[練習問題]:
1. ホルネル症候群についての本文にある次の一文を英語に訳す:「胃癌では腹膜播種やウィルヒョウリンパ節転移などがみられる。」
2. ホルネル症候群についての本文から、「1. [正解]ホルネル症候群」と「疸・腹部腫瘤などがみられる。」の間を、その両端の語句も含めて一字も変えずに書き写してください。

[本文抜粋]:
● ● ● ● ● ● ●
1. [正解]ホルネル症候群(Horner症候群)は食道癌でみられやすい。食道癌(特に上・中部食道癌)が縦隔内の交感神経(星状神経節を含む)に浸潤・圧迫すると、交感神経障害によりホルネル症候群が生じる。ホルネル症候群の3徴は縮瞳・眼瞼下垂・眼球陥凹(および顔面の発汗低下)である。食道癌の重要な浸潤症状の一つである。
2. [誤り]胃癌は腹腔内の腫瘍であり、頸部・縦隔の交感神経とは解剖学的に離れているため、交感神経への直接的な影響は少なくホルネル症候群は生じにくい。胃癌では腹膜播種やウィルヒョウリンパ節転移などがみられる。
3. [誤り]大腸癌は下部消化管(腹腔・骨盤腔内)の腫瘍であり、頸部・縦隔の交感神経とは解剖学的に離れているためホルネル症候群は生じない。大腸癌では肝転移や腹膜播種が問題となる。
4. [誤り]肝臓癌は右上腹部の腫瘍であり、頸部・縦隔の交感神経への直接的な影響はないためホルネル症候群は生じにくい。肝臓癌では腹水・黄疸・腹部腫瘤などがみられる。
● ● ● ● ● ● ●
[保存データ項目]
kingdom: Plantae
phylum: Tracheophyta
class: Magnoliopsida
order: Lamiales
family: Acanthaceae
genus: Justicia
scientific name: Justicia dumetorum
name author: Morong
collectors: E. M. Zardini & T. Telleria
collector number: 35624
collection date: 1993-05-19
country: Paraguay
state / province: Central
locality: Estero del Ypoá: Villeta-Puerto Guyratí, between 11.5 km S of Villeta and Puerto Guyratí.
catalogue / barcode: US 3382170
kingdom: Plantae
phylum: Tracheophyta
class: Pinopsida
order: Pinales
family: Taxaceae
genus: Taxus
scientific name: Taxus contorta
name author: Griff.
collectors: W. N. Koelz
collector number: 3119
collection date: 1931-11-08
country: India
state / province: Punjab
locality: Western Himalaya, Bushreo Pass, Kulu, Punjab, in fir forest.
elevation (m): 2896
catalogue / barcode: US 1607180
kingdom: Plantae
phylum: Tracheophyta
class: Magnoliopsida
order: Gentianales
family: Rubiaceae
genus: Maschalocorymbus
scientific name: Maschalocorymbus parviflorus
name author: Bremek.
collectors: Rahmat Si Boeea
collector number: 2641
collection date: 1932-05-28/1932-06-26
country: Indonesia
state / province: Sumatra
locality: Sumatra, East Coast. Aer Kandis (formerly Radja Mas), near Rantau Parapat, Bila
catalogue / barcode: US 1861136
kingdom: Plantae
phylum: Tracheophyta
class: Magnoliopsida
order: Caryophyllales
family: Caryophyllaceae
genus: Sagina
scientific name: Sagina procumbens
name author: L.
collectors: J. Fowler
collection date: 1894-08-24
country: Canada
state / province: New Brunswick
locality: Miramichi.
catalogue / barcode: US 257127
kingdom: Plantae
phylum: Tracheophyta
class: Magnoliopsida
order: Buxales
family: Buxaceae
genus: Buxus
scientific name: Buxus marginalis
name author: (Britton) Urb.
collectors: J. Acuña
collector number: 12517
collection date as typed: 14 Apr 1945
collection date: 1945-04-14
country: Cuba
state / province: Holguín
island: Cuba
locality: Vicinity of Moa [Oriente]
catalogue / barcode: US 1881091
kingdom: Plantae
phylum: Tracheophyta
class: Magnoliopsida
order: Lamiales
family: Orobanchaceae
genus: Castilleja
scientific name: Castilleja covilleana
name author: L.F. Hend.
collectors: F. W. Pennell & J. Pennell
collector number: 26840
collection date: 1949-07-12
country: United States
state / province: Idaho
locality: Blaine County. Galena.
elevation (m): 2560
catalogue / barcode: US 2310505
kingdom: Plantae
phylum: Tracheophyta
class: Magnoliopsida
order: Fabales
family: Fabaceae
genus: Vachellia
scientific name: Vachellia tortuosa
● ● ● ● ● ● ●
[各問の解答]:
1. In gastric cancer, peritoneal dissemination, metastasis to Virchow's lymph node, and similar findings are seen.

2.
1. [正解]ホルネル症候群(Horner症候群)は食道癌でみられやすい。食道癌(特に上・中部食道癌)が縦隔内の交感神経(星状神経節を含む)に浸潤・圧迫すると、交感神経障害によりホルネル症候群が生じる。ホルネル症候群の3徴は縮瞳・眼瞼下垂・眼球陥凹(および顔面の発汗低下)である。食道癌の重要な浸潤症状の一つである。
2. [誤り]胃癌は腹腔内の腫瘍であり、頸部・縦隔の交感神経とは解剖学的に離れているため、交感神経への直接的な影響は少なくホルネル症候群は生じにくい。胃癌では腹膜播種やウィルヒョウリンパ節転移などがみられる。
3. [誤り]大腸癌は下部消化管(腹腔・骨盤腔内)の腫瘍であり、頸部・縦隔の交感神経とは解剖学的に離れているためホルネル症候群は生じない。大腸癌では肝転移や腹膜播種が問題となる。
4. [誤り]肝臓癌は右上腹部の腫瘍であり、頸部・縦隔の交感神経への直接的な影響はないためホルネル症候群は生じにくい。肝臓癌では腹水・黄疸・腹部腫瘤などがみられる。